The phrase “food fraud” covers a variety of different types of fraud, among which are dilution, substitution, unapproved enhancement, concealment, counterfeit, mislabeling, and gray market. It is continually an issue because of the increasing length and complexity of supply chains. Moreover, supplier vulnerabilities are driven by the need to shift from one supply chain to another. Aside from the economic impacts of food fraud, there is always an inherent safety risk when ingredients are substituted, whether intentional or not. Traceability is lost, increasing the chances of additional undetected substitutions.
An example of an unintentional action with a big impact is the melamine scandal in China in 2008. This started as a food fraud case when someone used melamine, a non-food nitrogen source that was misidentified as “protein” by substituting routine total nitrogen testing methods for testing that would have indicated digestible nitrogen in baby and pet foods. This resulted in fatalities and hospitalizations, followed by the establishment of new regulations to address the potential for economically motivated fraud that results in a food safety hazard. There have been other cases over the years of fake ingredients being used in many products driven by people who basically don’t know what they’re doing.
A Growing Global Problem
Each month, the Joint Research Centre of the European Commission publishes a summary of food fraud and adulteration cases brought to its attention. This summary is by no means an exhaustive list, comprising only the cases reported in press articles around the globe.
The March 2022 monthly summary of articles on food fraud and adulteration had instances from 22 countries, including four countries inside the EU and the U.K. The size of some is quite staggering.

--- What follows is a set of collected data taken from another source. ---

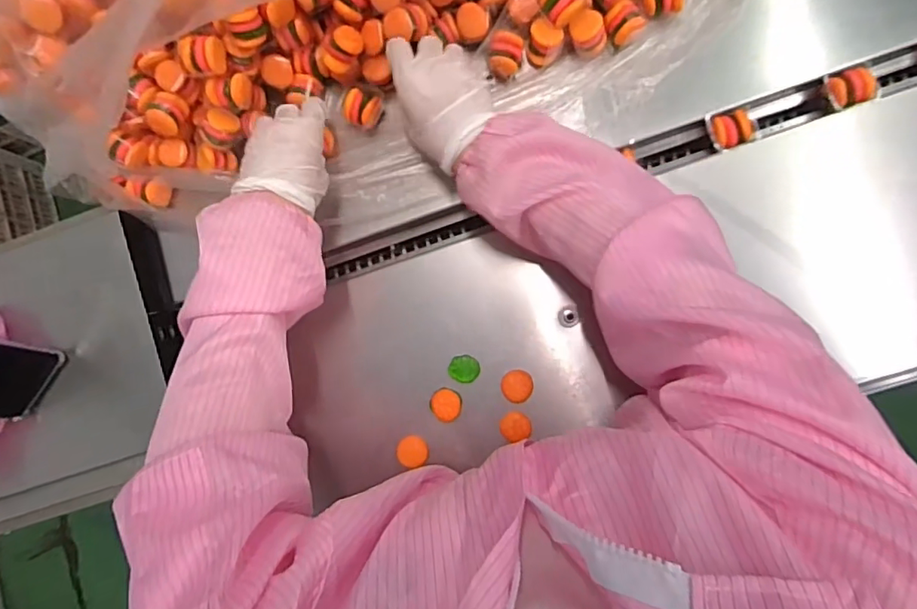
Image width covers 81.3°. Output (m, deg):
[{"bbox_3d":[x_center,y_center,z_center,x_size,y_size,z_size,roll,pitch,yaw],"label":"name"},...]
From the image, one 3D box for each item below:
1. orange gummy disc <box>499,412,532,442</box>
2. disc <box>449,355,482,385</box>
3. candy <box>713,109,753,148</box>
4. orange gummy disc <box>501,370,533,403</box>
[{"bbox_3d":[0.052,0.111,0.487,0.028,0.017,0.026,0,87,6],"label":"orange gummy disc"},{"bbox_3d":[0.006,0.059,0.491,0.028,0.006,0.025,20,90,7],"label":"disc"},{"bbox_3d":[0.245,-0.156,0.481,0.033,0.026,0.028,-15,86,5],"label":"candy"},{"bbox_3d":[0.054,0.075,0.494,0.028,0.014,0.029,-3,87,6],"label":"orange gummy disc"}]

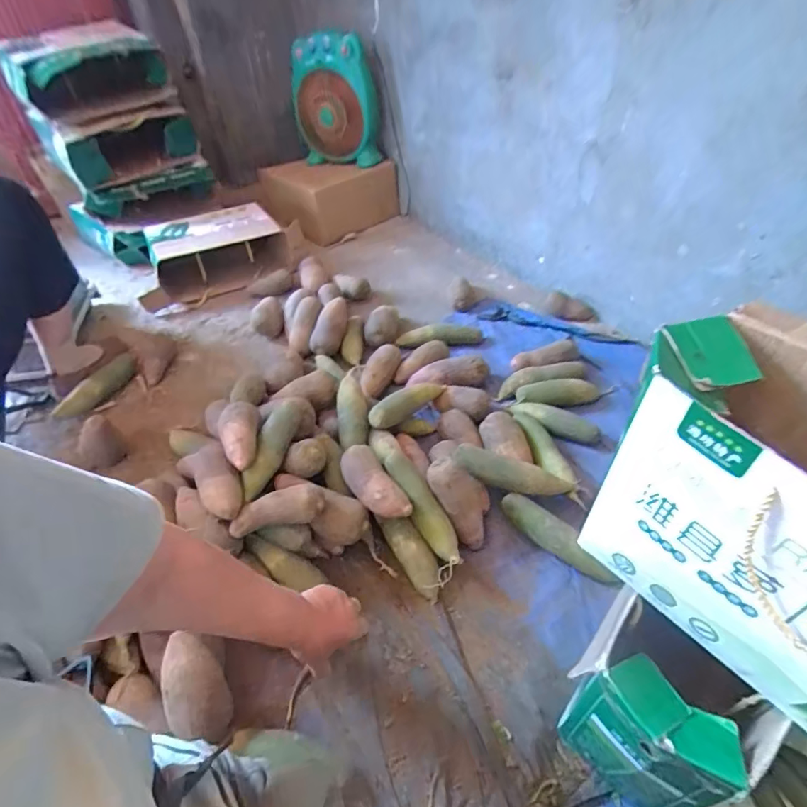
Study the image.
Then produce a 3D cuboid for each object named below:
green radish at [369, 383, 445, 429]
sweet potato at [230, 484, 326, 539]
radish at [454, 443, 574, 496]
[{"bbox_3d":[0.008,-0.003,0.988,0.045,0.056,0.196,31,39,29],"label":"green radish"},{"bbox_3d":[-0.194,0.162,0.754,0.140,0.046,0.058,-8,45,-7],"label":"sweet potato"},{"bbox_3d":[0.199,0.126,0.892,0.213,0.063,0.058,9,45,11],"label":"radish"}]

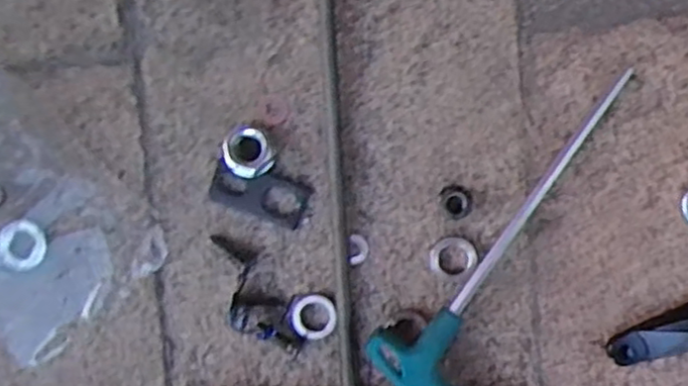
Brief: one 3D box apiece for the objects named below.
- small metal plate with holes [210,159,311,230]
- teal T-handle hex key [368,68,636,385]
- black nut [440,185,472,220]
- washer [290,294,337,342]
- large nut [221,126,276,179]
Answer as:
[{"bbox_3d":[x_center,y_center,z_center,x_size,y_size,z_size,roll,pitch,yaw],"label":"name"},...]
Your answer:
[{"bbox_3d":[-0.045,0.000,0.377,0.052,0.006,0.024,19,94,3],"label":"small metal plate with holes"},{"bbox_3d":[0.108,0.042,0.360,0.094,0.024,0.193,41,95,1],"label":"teal T-handle hex key"},{"bbox_3d":[0.059,0.005,0.369,0.015,0.009,0.017,-8,93,5],"label":"black nut"},{"bbox_3d":[-0.016,0.067,0.378,0.024,0.004,0.025,0,93,4],"label":"washer"},{"bbox_3d":[-0.050,-0.021,0.371,0.025,0.016,0.026,0,93,4],"label":"large nut"}]

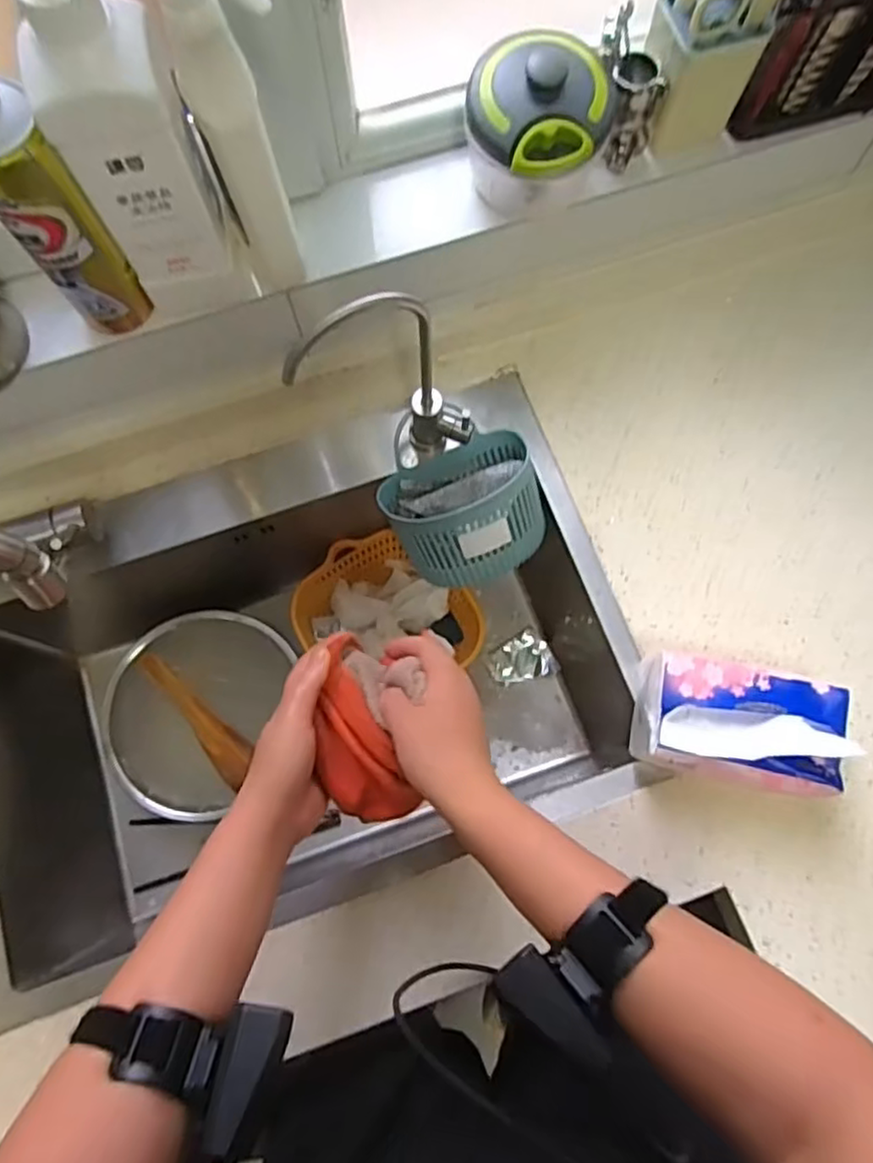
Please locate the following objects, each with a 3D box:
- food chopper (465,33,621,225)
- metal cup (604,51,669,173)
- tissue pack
[{"bbox_3d":[0.083,-0.376,0.566,0.112,0.100,0.107,8,74,3],"label":"food chopper"},{"bbox_3d":[0.170,-0.408,0.590,0.043,0.075,0.048,12,75,4],"label":"metal cup"},{"bbox_3d":[0.261,0.124,0.593,0.163,0.086,0.098,10,75,3],"label":"tissue pack"}]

One from China involved a criminal network smuggling more than 180,000 tons of seafood. Another resulted in the closing of a factory in Cameroon that was producing fake honey by mixing water, powdered sugar, and other ingredients.

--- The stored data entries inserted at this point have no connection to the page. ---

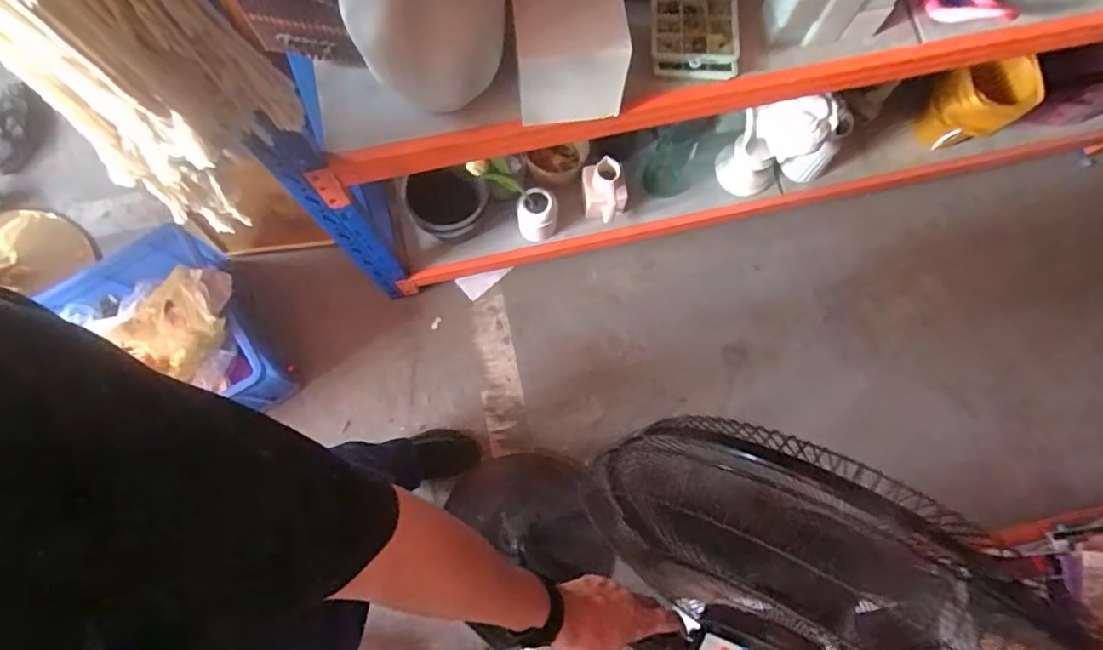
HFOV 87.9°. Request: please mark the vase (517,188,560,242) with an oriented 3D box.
[{"bbox_3d":[-0.031,-0.253,1.329,0.093,0.122,0.091,9,77,1],"label":"vase"}]

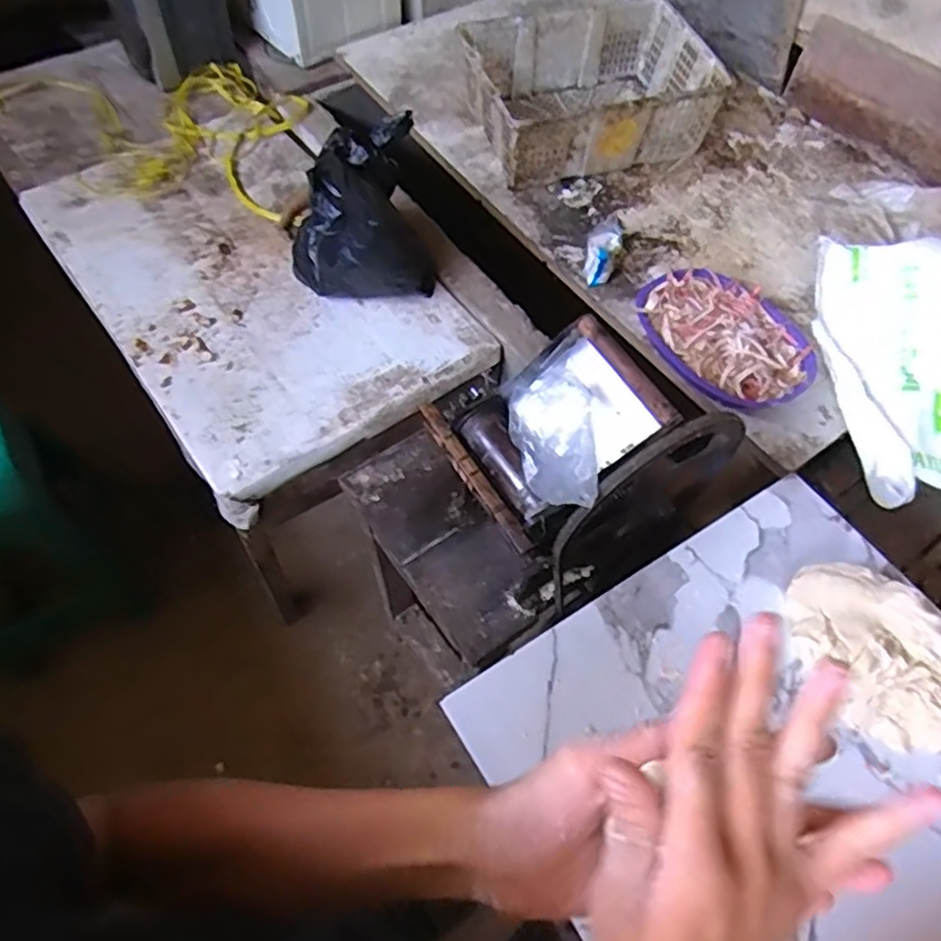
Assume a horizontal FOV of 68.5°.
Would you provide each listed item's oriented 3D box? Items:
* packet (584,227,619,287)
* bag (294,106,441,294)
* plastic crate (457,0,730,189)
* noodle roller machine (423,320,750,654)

While these examples represent significant economic fraud, others such as ingredient substitutions that introduce unlabeled allergens pose a huge risk to those with food allergies.
Food fraud is clearly a significant threat to food safety, impacting consumer health, industry operations, and brand reputation. Preventing food fraud is critical, but understanding and identifying the risky hot spots is not that easy. Sound food safety systems will always be an essential foundation, and developing these is a key challenge if food fraud is to be defeated. Current mitigation measures based on sampling and testing are useful in the short term but do not necessarily solve the problem. Detecting food fraud does not prevent it; it just postpones the issue until the fraudster has found another means of avoiding detection.
As mentioned, food fraud is very often a criminal activity driven by economic gain. The high value of the ingredient or material in saffron, honey, or beef, for example, is one motivator. Substituting or adulterating a high value item with something of a lesser value creates more profit. But even some traditionally lower-value items can make a profit for food criminals because of climate or disease impacting crop yields, such as hot weather affecting olive oil harvests, driving up the price of virgin olive oil. This makes adulteration or mislabeling even more appealing. Geopolitical tensions, such as the impact of war on availability of ingredients in the supply chain, create similar pressures.